Week 8 - Discussion Questions

These are example discussion points for you to think about before class. You are not expected to engage with all of them — pick the ones that speak most directly to your own research, and bring two or three rough answers to the in-class session. The full description of how to use these pages, including what the question tags mean, is on the Week 1 Discussion page.

Sub-lessons

What Multimodal AI Can See, Hear, and Read

Calibrate The lesson's core distinction is between “reading” (extracting tokens from non-text input) and “understanding” (working with what the input means). Pick a recent multimodal-AI claim you have seen and locate where the claim sits on that distinction.
Apply Across the four modalities (image, document, audio, video), which is currently the highest-value addition to your own research workflow, and which is most overhyped for what you do?
Critical The model landscape changes monthly. Which of the modality-specific capabilities you depend on today are most likely to be obviously outdated by this time next year — and what habit would let you notice the change?
Connect Week 2 introduced AI image generation as a separate model family; Week 7 introduced AI-assisted data analysis as a separate workflow. This sub-lesson rolls those (and audio and video) into a single multimodal frame. At what point does “multimodal” stop being a list of features inherited from those earlier weeks and start being a single integrated capability the earlier weeks did not anticipate?

AI and Scientific Images

Calibrate The CharXiv finding (47.1% best model vs 80.5% humans on reasoning over real scientific charts) is the headline calibration check for this lesson. Pick a frontier-model release from the last two months and predict how it would do on CharXiv. What would change your prediction?
Apply Pick a real figure from your own field. Ask AI to interpret it. Where it is right for the wrong reason, what does that say about whether you can use it for anything more than a sanity check?
Critical The “correct answer, wrong reasoning” problem is presented as serious for science. Is the right response to (a) avoid the tools entirely for image reasoning, (b) require human verification of the reasoning chain, or (c) accept it and weight outputs accordingly? Defend a choice.
Connect Week 7's “silent error” problem in AI-assisted data analysis is the closest cousin of the “correct answer, wrong reasoning” problem here. Compare the two. Does the same verification habit catch both, or does scientific-image reasoning need a genuinely different kind of check?

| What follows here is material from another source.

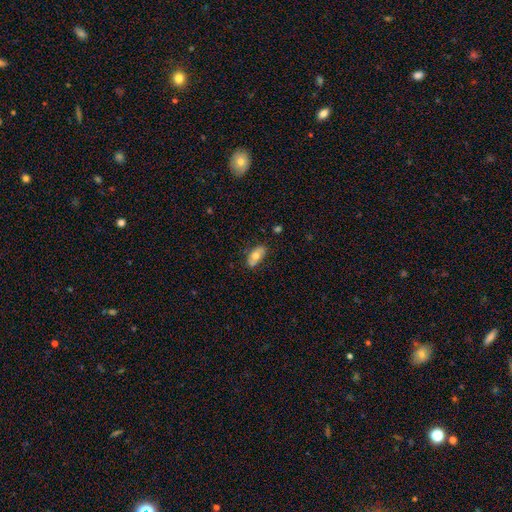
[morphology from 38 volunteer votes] Volunteers were most divided on "smooth or featured": smooth: 53%, featured or disk: 39%, star or artifact: 8%. More confident: how rounded — in between (95%); merging — none (66%).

Transcription and Audio Analysis

Calibrate Run a transcription on a recording in your most-used language and one in a language with less training-data coverage. Use the lesson's framing of “hallucination in transcription” to compare what each gets wrong. Where do the errors cluster?
Apply For a qualitative researcher in your field, what is the minimum transcription quality that you would treat as “good enough to code without re-listening,” and what does that minimum cost in time you would still need to spend reviewing?
Critical The lesson covers South African and African-language transcription explicitly. If reliable transcription in your target languages is not yet available, is that a reason to delay research that depends on it, or to do the research differently?
Connect Week 2 covered training-data scale and curation as a determinant of what models can and cannot do; Week 4 covered consent and disclosure as ethical obligations for researchers. Both bear directly on transcription in under-supported languages. Pick a fieldwork scenario you might actually face and walk through how those two earlier weeks would shape your decision about whether to use AI transcription at all.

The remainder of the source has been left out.